**MATERIAL TO PROCESS:**
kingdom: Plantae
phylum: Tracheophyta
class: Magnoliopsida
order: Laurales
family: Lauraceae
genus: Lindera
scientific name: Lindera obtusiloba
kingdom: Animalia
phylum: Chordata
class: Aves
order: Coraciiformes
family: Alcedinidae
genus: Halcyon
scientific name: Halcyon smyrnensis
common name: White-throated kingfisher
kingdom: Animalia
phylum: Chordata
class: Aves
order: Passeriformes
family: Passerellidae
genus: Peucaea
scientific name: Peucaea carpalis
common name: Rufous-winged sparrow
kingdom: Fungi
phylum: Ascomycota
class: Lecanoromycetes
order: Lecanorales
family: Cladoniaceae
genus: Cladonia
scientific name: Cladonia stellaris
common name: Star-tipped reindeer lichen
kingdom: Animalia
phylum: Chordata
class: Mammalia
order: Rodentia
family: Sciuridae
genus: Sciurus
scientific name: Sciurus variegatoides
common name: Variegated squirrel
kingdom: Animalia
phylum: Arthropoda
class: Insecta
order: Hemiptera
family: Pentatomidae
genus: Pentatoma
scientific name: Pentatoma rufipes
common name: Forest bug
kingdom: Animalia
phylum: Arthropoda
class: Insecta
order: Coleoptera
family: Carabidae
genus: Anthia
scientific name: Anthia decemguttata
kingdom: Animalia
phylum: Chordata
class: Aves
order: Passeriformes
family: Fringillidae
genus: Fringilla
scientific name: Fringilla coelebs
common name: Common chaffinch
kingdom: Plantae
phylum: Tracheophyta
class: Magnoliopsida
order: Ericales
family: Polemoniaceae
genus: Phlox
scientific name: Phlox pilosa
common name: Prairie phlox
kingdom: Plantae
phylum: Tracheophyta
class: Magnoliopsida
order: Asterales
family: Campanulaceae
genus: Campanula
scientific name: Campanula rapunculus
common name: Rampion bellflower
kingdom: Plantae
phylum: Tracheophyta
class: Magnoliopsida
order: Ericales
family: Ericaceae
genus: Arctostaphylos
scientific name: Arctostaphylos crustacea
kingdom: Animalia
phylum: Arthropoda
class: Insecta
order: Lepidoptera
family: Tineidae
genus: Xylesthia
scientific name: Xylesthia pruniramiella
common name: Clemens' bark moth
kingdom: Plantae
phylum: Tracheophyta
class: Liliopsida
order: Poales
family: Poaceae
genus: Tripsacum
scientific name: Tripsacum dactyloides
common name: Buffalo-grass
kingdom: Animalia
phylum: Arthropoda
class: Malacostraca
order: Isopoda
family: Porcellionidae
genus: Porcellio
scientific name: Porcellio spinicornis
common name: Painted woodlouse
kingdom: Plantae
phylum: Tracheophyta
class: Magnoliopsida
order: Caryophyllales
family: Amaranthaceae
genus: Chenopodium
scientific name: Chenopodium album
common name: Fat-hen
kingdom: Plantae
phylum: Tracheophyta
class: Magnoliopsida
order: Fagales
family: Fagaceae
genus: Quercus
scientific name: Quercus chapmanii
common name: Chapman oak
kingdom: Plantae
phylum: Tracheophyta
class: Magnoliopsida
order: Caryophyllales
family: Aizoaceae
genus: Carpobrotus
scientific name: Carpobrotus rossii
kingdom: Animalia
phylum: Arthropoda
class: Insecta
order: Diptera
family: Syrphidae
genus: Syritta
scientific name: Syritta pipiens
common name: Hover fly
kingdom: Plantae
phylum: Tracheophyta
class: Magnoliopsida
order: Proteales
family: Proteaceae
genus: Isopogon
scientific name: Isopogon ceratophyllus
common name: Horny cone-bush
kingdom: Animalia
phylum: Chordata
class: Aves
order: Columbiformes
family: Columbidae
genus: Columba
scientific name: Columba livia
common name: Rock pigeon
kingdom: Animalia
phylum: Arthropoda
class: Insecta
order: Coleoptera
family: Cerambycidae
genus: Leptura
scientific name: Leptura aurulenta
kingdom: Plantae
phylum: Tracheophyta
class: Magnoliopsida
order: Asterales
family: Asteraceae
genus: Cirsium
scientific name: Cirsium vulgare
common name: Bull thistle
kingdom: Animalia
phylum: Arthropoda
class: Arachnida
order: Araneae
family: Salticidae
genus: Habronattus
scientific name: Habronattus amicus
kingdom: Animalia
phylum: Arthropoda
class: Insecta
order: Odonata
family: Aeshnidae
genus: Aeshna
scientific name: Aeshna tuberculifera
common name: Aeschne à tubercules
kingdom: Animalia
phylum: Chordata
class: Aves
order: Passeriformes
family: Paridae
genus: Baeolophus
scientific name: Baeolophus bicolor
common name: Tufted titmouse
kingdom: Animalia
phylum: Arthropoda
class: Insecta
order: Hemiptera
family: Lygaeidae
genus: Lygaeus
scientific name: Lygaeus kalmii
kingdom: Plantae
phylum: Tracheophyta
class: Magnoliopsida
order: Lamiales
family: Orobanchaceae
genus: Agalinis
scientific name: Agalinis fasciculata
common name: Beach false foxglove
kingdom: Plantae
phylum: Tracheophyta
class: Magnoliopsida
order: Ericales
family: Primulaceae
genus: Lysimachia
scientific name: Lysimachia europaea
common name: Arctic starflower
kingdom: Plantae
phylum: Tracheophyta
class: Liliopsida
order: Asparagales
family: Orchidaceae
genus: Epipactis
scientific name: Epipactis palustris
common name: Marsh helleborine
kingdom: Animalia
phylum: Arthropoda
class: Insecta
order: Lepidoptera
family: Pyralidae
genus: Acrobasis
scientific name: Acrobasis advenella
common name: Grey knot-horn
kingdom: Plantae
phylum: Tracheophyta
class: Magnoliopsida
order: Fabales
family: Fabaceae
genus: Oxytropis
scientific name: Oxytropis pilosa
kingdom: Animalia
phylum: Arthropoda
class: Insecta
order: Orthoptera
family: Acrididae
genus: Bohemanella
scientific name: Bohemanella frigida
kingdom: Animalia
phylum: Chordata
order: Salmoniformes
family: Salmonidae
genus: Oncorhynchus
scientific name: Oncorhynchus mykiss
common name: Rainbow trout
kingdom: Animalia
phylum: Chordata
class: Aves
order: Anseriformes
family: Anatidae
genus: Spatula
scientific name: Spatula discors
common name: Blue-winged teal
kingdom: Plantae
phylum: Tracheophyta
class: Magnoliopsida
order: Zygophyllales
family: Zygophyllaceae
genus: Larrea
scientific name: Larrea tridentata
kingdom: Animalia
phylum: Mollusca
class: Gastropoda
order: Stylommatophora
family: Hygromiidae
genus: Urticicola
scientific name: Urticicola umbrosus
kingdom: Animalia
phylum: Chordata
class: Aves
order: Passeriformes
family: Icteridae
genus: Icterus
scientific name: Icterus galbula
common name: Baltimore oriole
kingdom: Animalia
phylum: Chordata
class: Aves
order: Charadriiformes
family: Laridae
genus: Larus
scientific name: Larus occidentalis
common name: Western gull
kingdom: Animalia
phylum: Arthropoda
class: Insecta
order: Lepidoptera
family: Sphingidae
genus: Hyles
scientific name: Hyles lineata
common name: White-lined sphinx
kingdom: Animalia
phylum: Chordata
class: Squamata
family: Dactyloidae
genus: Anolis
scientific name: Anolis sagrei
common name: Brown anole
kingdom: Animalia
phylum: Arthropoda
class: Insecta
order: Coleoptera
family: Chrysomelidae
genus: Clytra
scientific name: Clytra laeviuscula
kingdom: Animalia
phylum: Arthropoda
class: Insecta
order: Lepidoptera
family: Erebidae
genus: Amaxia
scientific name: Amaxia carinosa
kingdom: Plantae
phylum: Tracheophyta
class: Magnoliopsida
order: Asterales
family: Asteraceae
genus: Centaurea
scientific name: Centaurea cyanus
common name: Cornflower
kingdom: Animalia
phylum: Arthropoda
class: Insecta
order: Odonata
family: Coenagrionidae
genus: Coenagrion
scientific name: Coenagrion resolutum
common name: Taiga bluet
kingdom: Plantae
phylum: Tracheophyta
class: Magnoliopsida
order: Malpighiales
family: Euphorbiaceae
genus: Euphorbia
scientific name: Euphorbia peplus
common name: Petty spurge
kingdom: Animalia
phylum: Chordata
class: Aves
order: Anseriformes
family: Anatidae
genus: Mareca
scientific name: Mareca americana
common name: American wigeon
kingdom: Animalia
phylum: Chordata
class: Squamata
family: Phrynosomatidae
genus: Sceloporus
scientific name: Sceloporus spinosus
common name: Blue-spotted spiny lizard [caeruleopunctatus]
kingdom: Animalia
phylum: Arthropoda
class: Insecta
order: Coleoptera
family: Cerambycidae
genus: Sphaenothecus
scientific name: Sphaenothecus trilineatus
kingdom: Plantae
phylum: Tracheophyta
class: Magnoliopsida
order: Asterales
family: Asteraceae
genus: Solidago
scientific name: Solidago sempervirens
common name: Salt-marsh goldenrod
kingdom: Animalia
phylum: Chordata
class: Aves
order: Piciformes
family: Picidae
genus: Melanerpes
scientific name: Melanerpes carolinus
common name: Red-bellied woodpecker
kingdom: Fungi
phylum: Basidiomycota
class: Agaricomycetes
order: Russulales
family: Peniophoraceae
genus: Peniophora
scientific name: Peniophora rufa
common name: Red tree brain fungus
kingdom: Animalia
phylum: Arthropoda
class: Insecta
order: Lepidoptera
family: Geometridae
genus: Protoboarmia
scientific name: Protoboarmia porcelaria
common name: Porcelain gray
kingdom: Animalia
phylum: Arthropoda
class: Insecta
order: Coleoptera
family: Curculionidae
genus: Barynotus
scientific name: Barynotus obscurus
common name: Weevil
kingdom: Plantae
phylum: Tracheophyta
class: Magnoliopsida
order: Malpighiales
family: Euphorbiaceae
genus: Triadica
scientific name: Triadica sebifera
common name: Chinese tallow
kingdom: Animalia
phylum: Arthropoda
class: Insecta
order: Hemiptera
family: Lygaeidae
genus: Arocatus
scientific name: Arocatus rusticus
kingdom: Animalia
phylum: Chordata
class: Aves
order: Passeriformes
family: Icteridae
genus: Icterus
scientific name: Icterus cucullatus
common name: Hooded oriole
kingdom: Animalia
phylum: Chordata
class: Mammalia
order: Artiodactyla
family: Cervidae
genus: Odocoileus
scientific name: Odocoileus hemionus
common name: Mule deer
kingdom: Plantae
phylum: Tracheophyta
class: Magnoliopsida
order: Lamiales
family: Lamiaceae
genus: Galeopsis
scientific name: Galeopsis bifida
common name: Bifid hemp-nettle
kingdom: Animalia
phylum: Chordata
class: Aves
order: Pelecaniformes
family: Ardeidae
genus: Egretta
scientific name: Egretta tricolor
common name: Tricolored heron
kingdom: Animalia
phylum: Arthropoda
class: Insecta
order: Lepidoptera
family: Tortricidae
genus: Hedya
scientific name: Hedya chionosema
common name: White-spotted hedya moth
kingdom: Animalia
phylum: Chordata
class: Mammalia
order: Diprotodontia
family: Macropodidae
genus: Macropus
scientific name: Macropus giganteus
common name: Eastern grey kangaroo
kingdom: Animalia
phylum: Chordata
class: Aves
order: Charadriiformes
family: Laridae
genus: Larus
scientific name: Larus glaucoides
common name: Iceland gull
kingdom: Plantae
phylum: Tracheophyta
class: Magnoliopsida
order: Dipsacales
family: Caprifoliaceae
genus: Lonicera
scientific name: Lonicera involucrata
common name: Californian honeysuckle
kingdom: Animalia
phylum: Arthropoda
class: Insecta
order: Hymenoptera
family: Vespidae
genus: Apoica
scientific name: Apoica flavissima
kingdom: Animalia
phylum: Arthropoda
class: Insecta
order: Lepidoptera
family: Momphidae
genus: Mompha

**DESCRIPTION OF THE TASK:** Render the records from the line with "family: Cervidae" through the end of the records as a two-column CSV with the headers field and value, one row per line. Put each entry in its own quoted field, with any line breaks turned into spaces.

**SOLUTION:**
field,value
"family:","Cervidae"
"genus:","Odocoileus"
"scientific name:","Odocoileus hemionus"
"common name:","Mule deer"
"kingdom:","Plantae"
"phylum:","Tracheophyta"
"class:","Magnoliopsida"
"order:","Lamiales"
"family:","Lamiaceae"
"genus:","Galeopsis"
"scientific name:","Galeopsis bifida"
"common name:","Bifid hemp-nettle"
"kingdom:","Animalia"
"phylum:","Chordata"
"class:","Aves"
"order:","Pelecaniformes"
"family:","Ardeidae"
"genus:","Egretta"
"scientific name:","Egretta tricolor"
"common name:","Tricolored heron"
"kingdom:","Animalia"
"phylum:","Arthropoda"
"class:","Insecta"
"order:","Lepidoptera"
"family:","Tortricidae"
"genus:","Hedya"
"scientific name:","Hedya chionosema"
"common name:","White-spotted hedya moth"
"kingdom:","Animalia"
"phylum:","Chordata"
"class:","Mammalia"
"order:","Diprotodontia"
"family:","Macropodidae"
"genus:","Macropus"
"scientific name:","Macropus giganteus"
"common name:","Eastern grey kangaroo"
"kingdom:","Animalia"
"phylum:","Chordata"
"class:","Aves"
"order:","Charadriiformes"
"family:","Laridae"
"genus:","Larus"
"scientific name:","Larus glaucoides"
"common name:","Iceland gull"
"kingdom:","Plantae"
"phylum:","Tracheophyta"
"class:","Magnoliopsida"
"order:","Dipsacales"
"family:","Caprifoliaceae"
"genus:","Lonicera"
"scientific name:","Lonicera involucrata"
"common name:","Californian honeysuckle"
"kingdom:","Animalia"
"phylum:","Arthropoda"
"class:","Insecta"
"order:","Hymenoptera"
"family:","Vespidae"
"genus:","Apoica"
"scientific name:","Apoica flavissima"
"kingdom:","Animalia"
"phylum:","Arthropoda"
"class:","Insecta"
"order:","Lepidoptera"
"family:","Momphidae"
"genus:","Mompha"